Stephen Pearl's latest update for Cloning Freedom

Sep 22, 2015

"The truth is, humans aren’t the smartest creatures in the Republic, in fact we’re on the low end of average. We aren’t the strongest creatures, though we are in the upper 20 percentile for creatures from small, rocky worlds. We aren’t the fastest, or best coordinated, though we can hold our own there too. What we are is the most vicious, violent, destructive creatures ever to join the Republic. When hardened criminals learn that we’ve been hired to hunt them down, they surrender on mass to whatever other species is at hand.”

This is an excerpt from Freedom’s Law, the sequel to Cloning Freedom. I wanted to spell out humans’ position in the interstellar republic. The idea that we might destroy ourselves before we get much more advanced than we presently are is not a new one. Also the thought that various species would compare with various levels of physical prowess dependent on the environment they developed in is nothing new.

What I wanted to touch on was how factors like these would affect our position in a multi species society. In most science fiction little more than lip service is paid to beings having differing physical capacities. Think of the fights between humans and Vulcans in Star Trek. If Vulcans were truly as strong as they say the humans shouldn’t stand a chance.

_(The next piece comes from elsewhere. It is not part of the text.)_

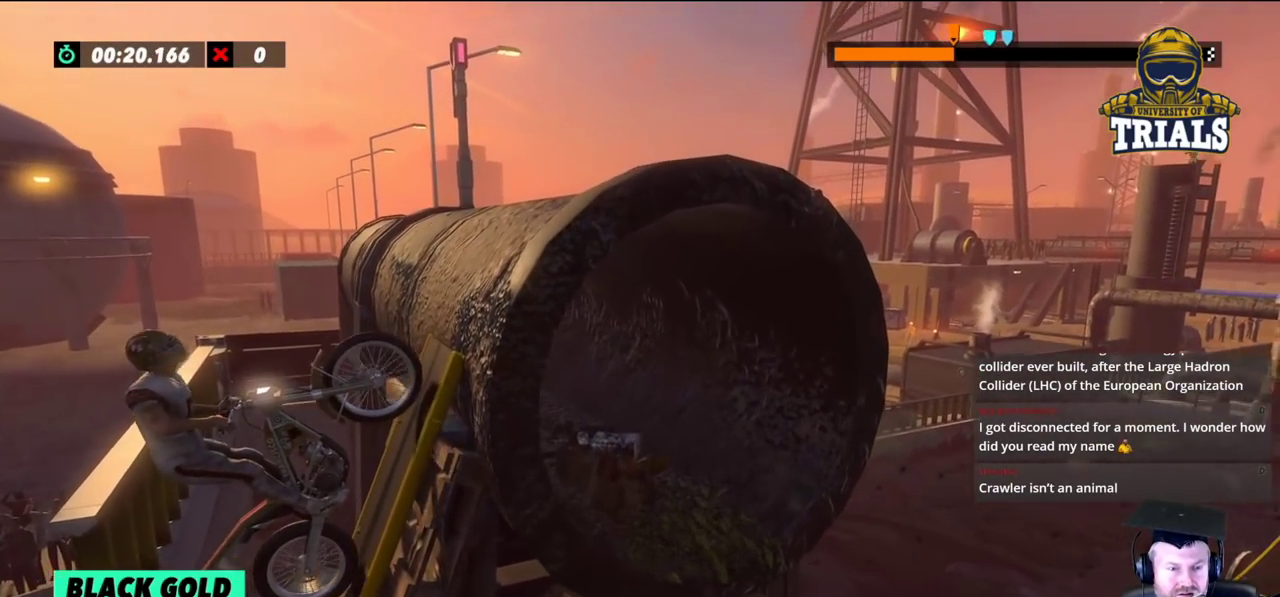
{"buttons": ["R2"], "left_stick": "right", "events": []}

As is stated above, humans don’t have much going for us except aggression. I’ve seen cat fights where the smaller cat won simply because it was more aggressive. This happens throughout creatures that combat each other. A word of advice is never attack a young creature if its mother is around. If the mother is of a protective bent anything short of lethal force and you will not stop her. Humans are much like this in the Switch Board universe. We may not have much going for us, but we’re nuts with what we do have.